EXCERPTED TEXT
*-*-*

Background information
- Born: Tiara Nicole Thomas September 12, 1989 (age 36) Indianapolis, Indiana, U.S.
- Education: Ball State University (BS)
- Genres: R&B;
- Occupations: Singer; songwriter;
- Years active: 2009–present
- Labels: Division 1; Interscope; Public; The Board Administration;
- Website: tiarathomasmusic.com

= Tiara Thomas =

American R&B singer

Tiara Nicole Thomas (born September 12, 1989) is an American R&B singer. She is best known for her guest appearance on Wale's 2013 single "Bad", which peaked within the top 40 of the Billboard Hot 100 and received triple platinum certification by the RIAA. That same year, Thomas signed with Rico Love's Division1 record label, an imprint of Interscope Records.

Thomas won Song of the Year at the 2021 Grammy Awards for co-writing H.E.R.'s song "I Can't Breathe". That same year, she received a Golden Globe nomination and won an Academy Award for Best Original Song, for co-writing the song "Fight for You", from Judas and the Black Messiah.

== Early life ==
Thomas was born in Indianapolis, Indiana. Her parents encouraged her to pursue music. Thomas performed in school and church. She attended Lawrence North High School. A hardcore fan of hip hop and pop music, Thomas developed her sound early and set out to carve her own lane in music by fusing her love for pop and alternative music, ballads, and rap with instrumentation. In June 2012, Thomas graduated from Ball State University.

== Career ==
=== 2009–2012: Early career ===
Thomas met founders of The Board Administration, Wale and Le'Greg O. Harrison, in a club in Atlanta, Georgia, during a Wale concert in 2009. After exchanging information and submitting music, she received a response and positive feedback after three months. Shortly thereafter, she traveled to New York City where she opened for Wale and shared the stage with Diggy Simmons, J. Cole, and Fabolous at the Highline Ballroom. Thomas signed to The Board Administration in 2011.

She is well known for viral promotions via Twitter and YouTube and recognized for new online musical content, live performance streams, and cover performances of popular music. On August 3, 2010, the world was introduced to Thomas on "The Cloud" with Wale through his mixtape More About Nothing. Her name trended worldwide on May 30, 2011, on Twitter, the day "The Cloud" video released.

Thomas was selected as a 2011–2012 Campaign Spokesperson for the American Eagle Outfitters Back to School We The People Campaign. Her likeness is canvassed in New York City's Times Square at the American Eagle Outfitters flagship Store Location and across the continental U.S. in all 900+ stores worldwide. Her original songs for the campaign, "Denim" and "Wassup", are featured on the American Eagle Outfitters website and were circulated to the masses through their social media campaign.

=== 2013–present: "Bad", Dear Sallie Mae, and debut album ===
Thomas worked on her debut LP Sallie Mae, and was featured on Wale's single "Bad". The latter peaked at number 21 on the Billboard Hot 100, becoming her first Hot 100 and top 40 entry. In June 2013, it was announced she had left Wale's record label The Board Administration to sign with Rico Love's Division 1 record label in a joint deal with Interscope Geffen A&M.

Thomas released a five-song EP titled Dear Sallie Mae on October 8, 2013.

== Discography ==
- Dear Sallie Mae (EP) (2013)
- The Bad Influence (2014)
- Up in Smoke (EP) (2015)
- Don't Mention My Name (EP) (2017)
- FWMM (EP) (2018)

=== As lead artist ===

List of singles, showing year released
| Title | Year |
|---|---|
| "One Night" | 2014 |

=== As featured artist ===

List of singles, with selected chart positions, showing year released and album name
| Title | Year | Peak chart positions |  |  | Certifications | Album |
| US | US R&B | US Rap |
| "Bad" (Wale featuring Tiara Thomas or Rihanna) | 2013 | 21 | 5 | 3 | RIAA: 3× Platinum; | The Gifted |
| "Another Day" (Fat Joe featuring Rick Ross, French Montana and Tiara Thomas) | 2014 | — | — | — |  | Non-album singles |
"—" denotes a recording that did not chart or was not released in that territory.

*-*-*

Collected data

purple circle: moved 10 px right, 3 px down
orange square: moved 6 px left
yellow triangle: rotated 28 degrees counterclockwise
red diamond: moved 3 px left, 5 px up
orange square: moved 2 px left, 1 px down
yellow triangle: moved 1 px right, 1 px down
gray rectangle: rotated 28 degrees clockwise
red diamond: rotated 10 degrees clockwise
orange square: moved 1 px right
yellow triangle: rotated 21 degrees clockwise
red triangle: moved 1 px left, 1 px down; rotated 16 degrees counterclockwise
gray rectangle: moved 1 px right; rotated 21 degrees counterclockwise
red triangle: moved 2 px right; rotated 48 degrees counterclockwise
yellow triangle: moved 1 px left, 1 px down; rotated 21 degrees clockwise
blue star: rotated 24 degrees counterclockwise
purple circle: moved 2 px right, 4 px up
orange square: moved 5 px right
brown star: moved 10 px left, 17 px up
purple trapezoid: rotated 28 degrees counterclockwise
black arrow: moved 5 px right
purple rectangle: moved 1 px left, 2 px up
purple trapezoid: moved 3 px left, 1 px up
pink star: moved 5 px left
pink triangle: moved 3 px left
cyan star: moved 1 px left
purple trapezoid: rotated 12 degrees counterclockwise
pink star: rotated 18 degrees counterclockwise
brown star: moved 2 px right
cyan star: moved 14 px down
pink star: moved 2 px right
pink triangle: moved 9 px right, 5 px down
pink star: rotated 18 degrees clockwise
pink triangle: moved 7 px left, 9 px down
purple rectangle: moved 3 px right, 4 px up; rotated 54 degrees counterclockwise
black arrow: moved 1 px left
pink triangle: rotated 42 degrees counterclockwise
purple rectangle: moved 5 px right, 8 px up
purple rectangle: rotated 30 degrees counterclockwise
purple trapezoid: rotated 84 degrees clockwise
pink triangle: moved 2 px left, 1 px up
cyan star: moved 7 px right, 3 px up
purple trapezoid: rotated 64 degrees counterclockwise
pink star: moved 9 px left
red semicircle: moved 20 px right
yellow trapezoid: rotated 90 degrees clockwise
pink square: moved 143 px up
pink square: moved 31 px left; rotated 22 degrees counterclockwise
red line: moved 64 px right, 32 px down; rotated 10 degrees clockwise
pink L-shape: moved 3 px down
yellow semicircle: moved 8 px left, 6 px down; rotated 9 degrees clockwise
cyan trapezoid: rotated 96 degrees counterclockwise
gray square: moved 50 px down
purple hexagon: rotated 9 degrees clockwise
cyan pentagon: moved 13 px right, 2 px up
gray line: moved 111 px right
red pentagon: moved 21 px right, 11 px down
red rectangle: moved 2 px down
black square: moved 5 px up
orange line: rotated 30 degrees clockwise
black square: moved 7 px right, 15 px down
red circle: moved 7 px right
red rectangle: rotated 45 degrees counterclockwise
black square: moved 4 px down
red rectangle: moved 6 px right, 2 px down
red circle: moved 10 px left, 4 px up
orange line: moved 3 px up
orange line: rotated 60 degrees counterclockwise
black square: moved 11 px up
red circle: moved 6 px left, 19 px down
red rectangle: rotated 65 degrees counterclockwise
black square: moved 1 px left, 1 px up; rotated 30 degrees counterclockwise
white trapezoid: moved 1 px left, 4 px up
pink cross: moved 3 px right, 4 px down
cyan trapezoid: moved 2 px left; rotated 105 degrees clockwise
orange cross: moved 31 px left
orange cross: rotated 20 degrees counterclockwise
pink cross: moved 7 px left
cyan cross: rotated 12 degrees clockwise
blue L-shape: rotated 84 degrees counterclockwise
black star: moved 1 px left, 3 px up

*-*-*

TASK TO CARRY OUT
According to the text about Tiara Thomas, which university did she graduate from, and when?

TASK OUTPUT
She graduated from Ball State University in June 2012.